* Exercise data *
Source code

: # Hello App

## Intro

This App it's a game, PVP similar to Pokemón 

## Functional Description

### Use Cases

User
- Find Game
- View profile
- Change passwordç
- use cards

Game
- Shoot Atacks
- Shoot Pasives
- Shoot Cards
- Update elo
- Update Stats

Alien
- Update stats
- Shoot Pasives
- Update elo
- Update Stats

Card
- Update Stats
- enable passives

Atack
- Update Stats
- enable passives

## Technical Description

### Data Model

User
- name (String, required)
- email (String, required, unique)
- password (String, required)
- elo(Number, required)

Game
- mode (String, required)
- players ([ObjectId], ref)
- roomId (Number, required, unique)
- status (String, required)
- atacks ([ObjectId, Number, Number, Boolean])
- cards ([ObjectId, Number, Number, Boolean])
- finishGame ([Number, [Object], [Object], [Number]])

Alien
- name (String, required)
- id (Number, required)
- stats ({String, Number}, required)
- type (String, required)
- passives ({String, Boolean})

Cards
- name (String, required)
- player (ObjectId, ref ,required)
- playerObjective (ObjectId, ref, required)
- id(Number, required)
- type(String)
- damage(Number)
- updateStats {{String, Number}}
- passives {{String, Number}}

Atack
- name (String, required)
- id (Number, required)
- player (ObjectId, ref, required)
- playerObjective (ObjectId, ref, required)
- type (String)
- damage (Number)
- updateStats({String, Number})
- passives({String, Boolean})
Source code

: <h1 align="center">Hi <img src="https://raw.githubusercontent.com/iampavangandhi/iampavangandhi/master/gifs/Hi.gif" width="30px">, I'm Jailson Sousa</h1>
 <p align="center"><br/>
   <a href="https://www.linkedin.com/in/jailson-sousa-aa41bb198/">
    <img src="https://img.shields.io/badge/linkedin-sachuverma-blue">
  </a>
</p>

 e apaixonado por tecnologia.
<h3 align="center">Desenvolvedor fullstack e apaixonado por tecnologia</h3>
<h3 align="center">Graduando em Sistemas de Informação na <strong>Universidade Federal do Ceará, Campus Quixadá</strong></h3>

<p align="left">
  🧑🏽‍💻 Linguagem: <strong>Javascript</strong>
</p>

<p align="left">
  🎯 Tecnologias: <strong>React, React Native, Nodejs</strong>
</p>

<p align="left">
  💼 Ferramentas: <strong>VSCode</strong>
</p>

* How to complete this task *
Rename "playerObjective" to "targetPlayer" everywhere in the entries above and reproduce them in full, with nothing else altered.

* Response below *
Source code

: # Hello App

## Intro

This App it's a game, PVP similar to Pokemón 

## Functional Description

### Use Cases

User
- Find Game
- View profile
- Change passwordç
- use cards

Game
- Shoot Atacks
- Shoot Pasives
- Shoot Cards
- Update elo
- Update Stats

Alien
- Update stats
- Shoot Pasives
- Update elo
- Update Stats

Card
- Update Stats
- enable passives

Atack
- Update Stats
- enable passives

## Technical Description

### Data Model

User
- name (String, required)
- email (String, required, unique)
- password (String, required)
- elo(Number, required)

Game
- mode (String, required)
- players ([ObjectId], ref)
- roomId (Number, required, unique)
- status (String, required)
- atacks ([ObjectId, Number, Number, Boolean])
- cards ([ObjectId, Number, Number, Boolean])
- finishGame ([Number, [Object], [Object], [Number]])

Alien
- name (String, required)
- id (Number, required)
- stats ({String, Number}, required)
- type (String, required)
- passives ({String, Boolean})

Cards
- name (String, required)
- player (ObjectId, ref ,required)
- targetPlayer (ObjectId, ref, required)
- id(Number, required)
- type(String)
- damage(Number)
- updateStats {{String, Number}}
- passives {{String, Number}}

Atack
- name (String, required)
- id (Number, required)
- player (ObjectId, ref, required)
- targetPlayer (ObjectId, ref, required)
- type (String)
- damage (Number)
- updateStats({String, Number})
- passives({String, Boolean})
Source code

: <h1 align="center">Hi <img src="https://raw.githubusercontent.com/iampavangandhi/iampavangandhi/master/gifs/Hi.gif" width="30px">, I'm Jailson Sousa</h1>
 <p align="center"><br/>
   <a href="https://www.linkedin.com/in/jailson-sousa-aa41bb198/">
    <img src="https://img.shields.io/badge/linkedin-sachuverma-blue">
  </a>
</p>

 e apaixonado por tecnologia.
<h3 align="center">Desenvolvedor fullstack e apaixonado por tecnologia</h3>
<h3 align="center">Graduando em Sistemas de Informação na <strong>Universidade Federal do Ceará, Campus Quixadá</strong></h3>

<p align="left">
  🧑🏽‍💻 Linguagem: <strong>Javascript</strong>
</p>

<p align="left">
  🎯 Tecnologias: <strong>React, React Native, Nodejs</strong>
</p>

<p align="left">
  💼 Ferramentas: <strong>VSCode</strong>
</p>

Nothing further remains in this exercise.